OBJETIVO 1.
Indica si cada afirmación concuerda con la reseña sobre Luhrman. Responde sí o no y cita literalmente las palabras de la reseña que lo deciden.
(a) Luhrman maneja mejor lo sensorial que lo íntimo.
(b) Los personajes de esta película son más simples que los de Moulin Rouge.
(c) Los debates sobre si Luhrman era el director ideal resultaron inútiles en este caso.
OBJETIVO 2.
Prolonga la reseña sobre Luhrman a partir de su última oración.

----- TEXTO PROPORCIONADO

Cuando se supo del proyecto, hubo intensos debates sobre si Luhrman era el director ideal para versionar esta novela. ¿Lo es? Sí y no. Lo es para expresar la paradoja principal del libro: la denuncia celebratoria; se denuncia que la riqueza es vacía y vulgar a la vez que se celebra su munificencia. Luhrman, se sabe, tiene un estilo visual excesivo, desbordante y puesto a subrayar las extravagancias de la dilapidación no hay quien lo iguale. No lo es tanto para bucear en emociones, para ahondar en relaciones. A veces estos debates prueban ser inútiles o como en este caso terminan por ser predicciones verificadas. Lo mejor por lejos (y rayando en lo hiperbólico) todo lo que tiene que ver con lo sensorial; las fiestas, por ejemplo, son desaforadas, descomunales, grandiosas. Como ya lo demostrara en Moulin Rouge pocas veces el cine logra ese nivel de magnificencia visual y sonora. Hay que tener mucho talento para apabullar así. Lo íntimo no se le da tan bien. Alguien dice por ahí que en Moulin Rouge no se le notaba porque los personajes eran más simples, aquí que tienen más dobleces que camisas con alforzas se evidencia que Luhrman no navega muy bien las aguas profundas.

----------
----- DATOS DISPONIBLES

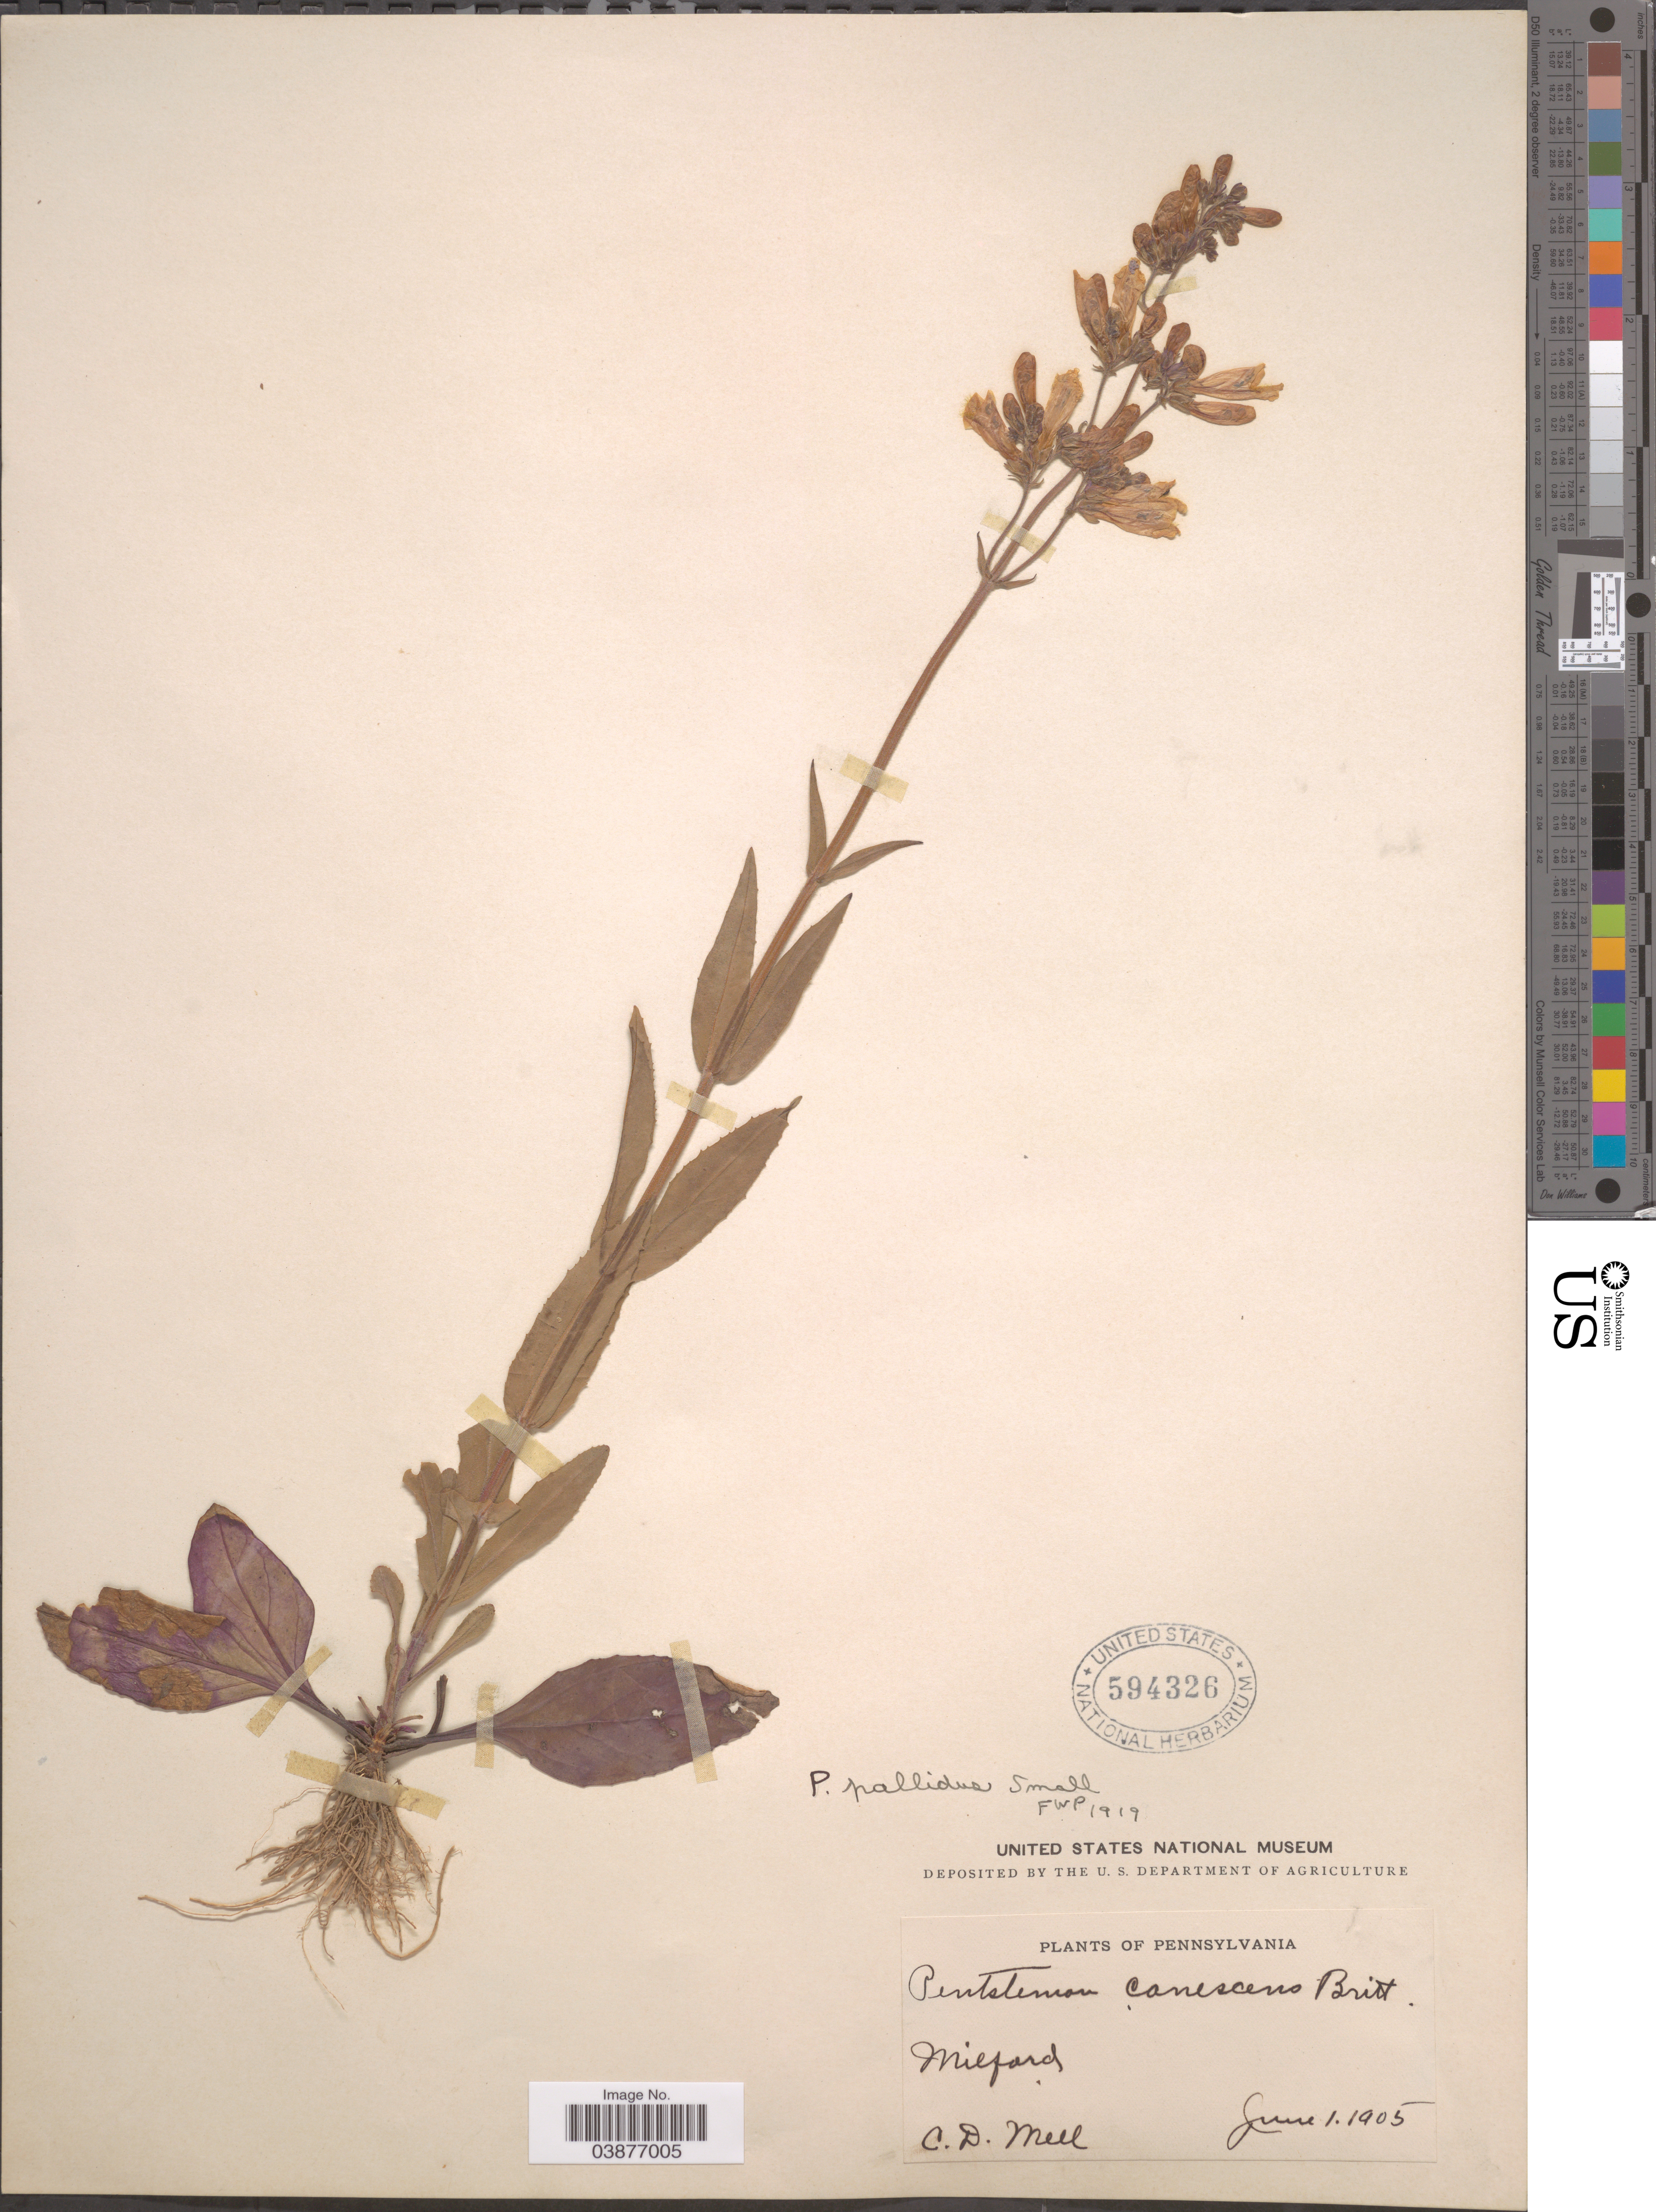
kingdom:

----------

RESPUESTA 1.
(a) Sí: "Lo íntimo no se le da tan bien."
(b) No: "en Moulin Rouge no se le notaba porque los personajes eran más simples, aquí que tienen más dobleces que camisas con alforzas".
(c) No: "como en este caso terminan por ser predicciones verificadas".

RESPUESTA 2.
Como corresponde al estilo Luhrman, las actuaciones arrancan como caricaturas de rasgos marcados, para diferenciar los personajes de la parafernalia escenográfica, y de poco van adoptando carnadura. Leonardo Di Caprio está magnífico como Gatsby, sabe que tiene un gran personaje y no lo desaprovecha. Tobey Maguire hace abuso de su simpatía para ocultar que los narradores de hechos ajenos son personajes aburridísimos a los que nunca les pasa nada, son como escribanos, sólo dan fe.  A pesar de su corta aunque luminosa carrera, quiero mucho a Carey Mulligan, pero la verdad sea dicha, aquí está medio insoportable. La culpa es tanto propia como de Luhrman y su coguionista, los tres se empeñan en transformar a Daisy en algo que no es, una mujer enamorada, por momentos parecen triunfar, pero el “cuento” de Fitzgerald los derrota, ¡y cómo! Joel Edgerton (Tom, el marido de Daisy) nos hace olvidar cerca del final el bigotito de villano que le encajaron. Elizabeth Debicki está muy bien como Jordan Parker, la amiga de Daisy, pero en realidad deja que el hermoso maquillaje, la estilizada peluquería más el despampanante vestuario que le tocó en suerte “hagan” su actuación. Myrtle (Isla Fisher) y George Wilson (Jason Clarke) no están muy desarrollados en esta versión y se quedan en estereotipos.

Hay mucho para disfrutar en este Gatsby, pero si se recuerda la versión de Redford, Farrow, Clayton es imperativo olvidarla. El Gatsby de 1974 fue el mejor Gatsby que el cine industrial de los setenta podía dar, elegante, parsimonioso, revelador. El Gatsby de Luhrman es el mejor Gatsby que esta contemporaneidad pochoclera nos puede dar, es desbocado, acelerado, ruidoso, abrumador. A cada tiempo, su aire. Pero el Gatsby de tan grande no se agota, así que hasta el próximo Gatsby.